Las manipulaciones de Sonia

La exposición Cuba, estación de luz; otras manipulaciones, de la fotógrafa cubana Sonia Almaguer, quedará inaugurada el viernes 20 de mayo a las 2:30 p.m. en el Teatro de la Orden III, ubicado al fondo del Convento de San Francisco de Asís, La Habana Vieja. La muestra incluye más de 100 imágenes relacionadas con el teatro de títeres y animación de figuras para niños y adultos, y explora formatos y soportes inusuales para la exhibición de instantáneas teatrales en Cuba.

Cuba, estación de luz… nace de la fascinación del actor, investigador y director teatral Rubén Darío Salazar con el modo en que la artista del lente se apropia del arte escénico. De aquel primer encuentro entre ambos creadores y su correspondiente empatía nació todo lo demás, incluida la obsesión de la fotógrafa por articular un puzle coherente de imágenes que expresen la diversidad del universo titiritero en Cuba, sin renunciar a la perspectiva y el carácter de su personalidad creadora. 

En términos de visualidad, aquí se favorece la autonomía del registro fotográfico mediante el uso deliberado de la composición, más allá de la apariencia de los elementos que integran la imagen, gesto que a veces se llega a independizar del resultado espectacular propiamente dicho. De ahí que donde otros fotógrafos buscan exhaustividad y amplitud de campo, Sonia apela a esos estados latentes de la representación que a veces se traducen en muy escasas imágenes y que se localizan con frecuencia en colectivos teatrales periféricos y espectáculos escasamente publicitados. Claro que ese desacomodo a voluntad no le impide registrar, simultáneamente, zonas más visibles del universo conocido y acercarse al quehacer de maestros como Armando Morales y René Fernández y a la trayectoria del Teatro de Las Estaciones, agrupación líder de la visualidad titiritera en Cuba.  

Partiendo de ese gusto por el plano cerrado que caracteriza a su obra, Almaguer  indaga en la sicología de los personajes mediante un agresivo escrutinio de la relación entre el sujeto manipulador y el objeto manipulado, desde una perspectiva que busca deliberadamente el fragmento, aquella visión rutilante que se nos escapa cuando el foco de atención está en otro punto de la escena, cuando la intensidad dramática nos obliga a ver el todo, sin reparar en la riqueza visual de las partes. Por eso a veces las imágenes resultantes sorprenden a los propios actores y actrices que las han creado y otras veces sugieren una posible subversión de roles entre manipulado y manipulador, gesto que valoriza la excentricidad de su punto de vista y refuerza la autonomía de cada instantánea, en relación con su referente dramático. 

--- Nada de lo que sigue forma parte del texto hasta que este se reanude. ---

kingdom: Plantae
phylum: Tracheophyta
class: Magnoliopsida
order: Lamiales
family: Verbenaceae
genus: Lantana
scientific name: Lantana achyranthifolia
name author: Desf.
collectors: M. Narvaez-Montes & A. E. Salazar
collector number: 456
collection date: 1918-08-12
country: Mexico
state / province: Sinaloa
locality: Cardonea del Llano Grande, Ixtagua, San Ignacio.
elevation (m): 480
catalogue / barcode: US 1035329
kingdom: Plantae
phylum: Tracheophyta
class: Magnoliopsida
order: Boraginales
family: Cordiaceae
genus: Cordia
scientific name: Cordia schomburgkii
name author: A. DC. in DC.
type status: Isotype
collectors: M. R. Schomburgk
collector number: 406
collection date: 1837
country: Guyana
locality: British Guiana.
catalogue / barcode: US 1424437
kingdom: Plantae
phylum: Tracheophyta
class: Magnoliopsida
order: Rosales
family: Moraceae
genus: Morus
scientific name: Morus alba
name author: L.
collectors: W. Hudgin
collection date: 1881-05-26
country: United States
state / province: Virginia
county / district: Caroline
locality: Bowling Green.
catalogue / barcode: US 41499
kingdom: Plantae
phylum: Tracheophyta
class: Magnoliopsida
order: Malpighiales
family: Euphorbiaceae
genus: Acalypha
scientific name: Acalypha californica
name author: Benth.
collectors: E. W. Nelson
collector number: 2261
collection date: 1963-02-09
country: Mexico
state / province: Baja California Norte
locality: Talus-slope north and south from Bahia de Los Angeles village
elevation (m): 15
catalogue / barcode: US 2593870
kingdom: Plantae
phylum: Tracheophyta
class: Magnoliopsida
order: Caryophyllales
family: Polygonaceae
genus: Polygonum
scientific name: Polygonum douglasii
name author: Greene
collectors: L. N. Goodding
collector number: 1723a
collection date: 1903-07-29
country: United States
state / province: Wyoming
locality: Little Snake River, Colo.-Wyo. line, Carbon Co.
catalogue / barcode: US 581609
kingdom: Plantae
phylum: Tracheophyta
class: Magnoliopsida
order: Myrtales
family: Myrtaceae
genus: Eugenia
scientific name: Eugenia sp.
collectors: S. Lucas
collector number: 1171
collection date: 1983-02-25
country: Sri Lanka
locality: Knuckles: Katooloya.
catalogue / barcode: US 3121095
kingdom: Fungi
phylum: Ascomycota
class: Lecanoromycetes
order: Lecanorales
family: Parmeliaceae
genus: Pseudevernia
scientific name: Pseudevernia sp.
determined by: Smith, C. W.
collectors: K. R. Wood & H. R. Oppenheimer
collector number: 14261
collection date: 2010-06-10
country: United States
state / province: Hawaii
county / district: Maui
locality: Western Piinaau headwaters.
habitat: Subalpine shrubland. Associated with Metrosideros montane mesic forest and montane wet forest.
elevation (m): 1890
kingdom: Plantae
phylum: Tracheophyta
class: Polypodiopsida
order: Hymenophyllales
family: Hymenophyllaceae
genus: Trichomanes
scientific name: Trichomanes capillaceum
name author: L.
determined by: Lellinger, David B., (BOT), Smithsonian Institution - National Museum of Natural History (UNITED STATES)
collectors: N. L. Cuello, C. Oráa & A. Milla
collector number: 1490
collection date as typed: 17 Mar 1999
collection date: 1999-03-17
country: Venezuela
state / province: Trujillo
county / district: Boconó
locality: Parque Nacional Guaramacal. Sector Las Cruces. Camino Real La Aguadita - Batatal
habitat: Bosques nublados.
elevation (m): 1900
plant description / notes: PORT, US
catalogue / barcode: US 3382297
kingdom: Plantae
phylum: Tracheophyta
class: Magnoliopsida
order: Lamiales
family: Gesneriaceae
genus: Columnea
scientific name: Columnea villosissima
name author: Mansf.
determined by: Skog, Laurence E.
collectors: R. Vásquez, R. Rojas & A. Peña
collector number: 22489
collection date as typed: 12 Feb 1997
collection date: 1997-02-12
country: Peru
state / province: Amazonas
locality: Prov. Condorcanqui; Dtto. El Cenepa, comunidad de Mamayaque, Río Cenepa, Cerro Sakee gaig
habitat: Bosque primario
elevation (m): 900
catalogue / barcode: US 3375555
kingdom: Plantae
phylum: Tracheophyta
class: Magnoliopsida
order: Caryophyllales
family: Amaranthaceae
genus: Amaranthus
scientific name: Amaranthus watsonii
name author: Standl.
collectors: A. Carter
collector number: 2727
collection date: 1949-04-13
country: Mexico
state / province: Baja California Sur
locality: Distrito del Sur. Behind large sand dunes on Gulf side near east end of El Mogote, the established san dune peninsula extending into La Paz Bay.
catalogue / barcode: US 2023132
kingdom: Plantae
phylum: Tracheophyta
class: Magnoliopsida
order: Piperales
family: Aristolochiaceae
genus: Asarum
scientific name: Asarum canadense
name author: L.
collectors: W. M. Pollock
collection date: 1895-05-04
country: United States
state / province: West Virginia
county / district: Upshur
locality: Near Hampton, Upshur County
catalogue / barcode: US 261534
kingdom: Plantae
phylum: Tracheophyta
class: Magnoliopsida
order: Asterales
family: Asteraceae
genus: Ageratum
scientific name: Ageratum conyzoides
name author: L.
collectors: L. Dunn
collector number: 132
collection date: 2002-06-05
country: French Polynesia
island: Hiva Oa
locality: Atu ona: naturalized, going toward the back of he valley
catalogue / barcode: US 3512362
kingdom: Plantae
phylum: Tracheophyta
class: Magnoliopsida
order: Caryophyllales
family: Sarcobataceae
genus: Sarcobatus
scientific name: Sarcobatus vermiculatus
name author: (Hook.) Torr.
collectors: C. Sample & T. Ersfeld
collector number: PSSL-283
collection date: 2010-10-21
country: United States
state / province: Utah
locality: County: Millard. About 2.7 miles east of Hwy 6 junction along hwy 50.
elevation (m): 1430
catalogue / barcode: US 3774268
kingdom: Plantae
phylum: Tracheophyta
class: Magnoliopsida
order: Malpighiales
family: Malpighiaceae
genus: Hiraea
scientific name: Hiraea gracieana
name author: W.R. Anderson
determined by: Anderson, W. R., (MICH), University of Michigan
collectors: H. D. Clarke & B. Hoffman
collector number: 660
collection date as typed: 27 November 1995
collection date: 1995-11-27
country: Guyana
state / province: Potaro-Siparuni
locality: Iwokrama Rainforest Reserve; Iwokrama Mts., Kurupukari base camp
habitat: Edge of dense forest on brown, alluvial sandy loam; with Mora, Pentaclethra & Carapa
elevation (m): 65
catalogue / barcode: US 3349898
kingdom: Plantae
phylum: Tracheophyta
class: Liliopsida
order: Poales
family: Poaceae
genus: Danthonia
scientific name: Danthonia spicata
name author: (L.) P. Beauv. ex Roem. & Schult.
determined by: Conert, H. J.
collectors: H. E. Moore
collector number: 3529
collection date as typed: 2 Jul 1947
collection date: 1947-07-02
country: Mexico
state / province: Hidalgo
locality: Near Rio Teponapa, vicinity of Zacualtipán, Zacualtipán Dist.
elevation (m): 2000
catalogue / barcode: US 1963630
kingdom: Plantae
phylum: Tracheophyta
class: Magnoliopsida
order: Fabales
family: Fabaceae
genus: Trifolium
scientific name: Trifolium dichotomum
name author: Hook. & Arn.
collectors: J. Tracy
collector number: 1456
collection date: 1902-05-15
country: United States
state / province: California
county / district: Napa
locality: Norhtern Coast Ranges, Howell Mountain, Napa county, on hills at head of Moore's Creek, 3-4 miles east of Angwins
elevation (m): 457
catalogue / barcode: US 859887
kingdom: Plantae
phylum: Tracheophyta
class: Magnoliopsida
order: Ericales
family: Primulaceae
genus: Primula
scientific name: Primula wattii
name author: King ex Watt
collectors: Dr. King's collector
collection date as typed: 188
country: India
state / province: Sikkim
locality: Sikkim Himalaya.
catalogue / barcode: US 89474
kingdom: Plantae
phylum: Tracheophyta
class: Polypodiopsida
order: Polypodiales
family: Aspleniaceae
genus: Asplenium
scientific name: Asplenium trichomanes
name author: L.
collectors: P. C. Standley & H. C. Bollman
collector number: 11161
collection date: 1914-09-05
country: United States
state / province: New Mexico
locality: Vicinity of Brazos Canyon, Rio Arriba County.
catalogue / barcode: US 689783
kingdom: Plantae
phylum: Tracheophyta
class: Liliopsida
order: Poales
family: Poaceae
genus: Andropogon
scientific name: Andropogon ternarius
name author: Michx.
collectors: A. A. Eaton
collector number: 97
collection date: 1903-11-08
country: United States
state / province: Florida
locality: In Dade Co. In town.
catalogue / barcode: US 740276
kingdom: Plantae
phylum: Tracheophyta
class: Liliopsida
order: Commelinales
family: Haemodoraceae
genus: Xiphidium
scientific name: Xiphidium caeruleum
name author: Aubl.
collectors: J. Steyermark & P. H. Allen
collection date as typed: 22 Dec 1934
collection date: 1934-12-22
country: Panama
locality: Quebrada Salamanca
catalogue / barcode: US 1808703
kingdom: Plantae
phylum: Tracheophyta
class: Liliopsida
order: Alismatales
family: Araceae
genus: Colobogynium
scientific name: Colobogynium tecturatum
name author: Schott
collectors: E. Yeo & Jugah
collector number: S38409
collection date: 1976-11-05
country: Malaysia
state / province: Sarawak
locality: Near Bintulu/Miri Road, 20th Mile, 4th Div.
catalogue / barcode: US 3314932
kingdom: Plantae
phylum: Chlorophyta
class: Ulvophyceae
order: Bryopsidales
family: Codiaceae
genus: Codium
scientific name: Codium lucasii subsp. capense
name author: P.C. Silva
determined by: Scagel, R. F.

Otra y probablemente la más lucida de sus manipulaciones, es la que transfiere este afán por captar la imagen periférica al plano de la iluminación, especialmente hacia zonas oscuras, en busca de oquedades y texturas inesperadas, casi invisibles al espectador, que denotan profesionalidad y buen gusto en el manejo de las herramientas de edición, sin traicionar los colores y matices del original.

Es en este sentido conceptual que la artista huye del encargo documental para ofrecernos una visualidad más íntima, extrema si se quiere, que se potencia todavía más cuando las imágenes son presentadas en formatos, soportes y espacios inusuales para la fotografía de teatro en Cuba. La muestra está integrada por cinco series impresas, de carácter temático y ocho monográficas, concebidas para la exhibición en soporte digital. Seis frases de los hermanos Camejo, fundadores del teatro de títeres profesional en Cuba, fungen como hilo conductor y traducen la intención de cada bloque expositivo, en claro gesto de genuflexión a su presencia protectora.

Cuba, estación de luz abrió sus puertas el martes 19 de abril de 2016, en la Galería Pedro Esquerré de Matanzas, como actividad inaugural del 12 Taller Internacional de Títeres y con su inauguración capitalina, prevista para el viernes 20 de octubre, en el Teatro de la Orden II, abre un ciclo de circulación nacional e internacional que se extenderá hasta finales de 2018.

La exposición, con asesoría de Rubén Darío Salazar y Zenén Calero y diseño gráfico de José Manuel Alum Misas, cuenta con los auspicios del Teatro de las Estaciones, la Asociación Hermanos Saíz, el Consejo Provincial de Artes Escénicas y la Dirección de Cultura de Matanzas. Todos los trabajos de gestión, producción y circulación han sido coordinados por Mala Vista Producciones.

Sonia Almaguer es graduada de Licenciatura en Historia del Arte por la Universidad de La Habana y egresada de la Escuela de Fotografía Creativa de La Habana. Ha puesto en circulación varias muestras personales y publicado fotos en los principales periódicos, revistas y sitios web cubanos. Recientemente ganó el primer premio del concurso por el aniversario 85 del Hotel Nacional de Cuba.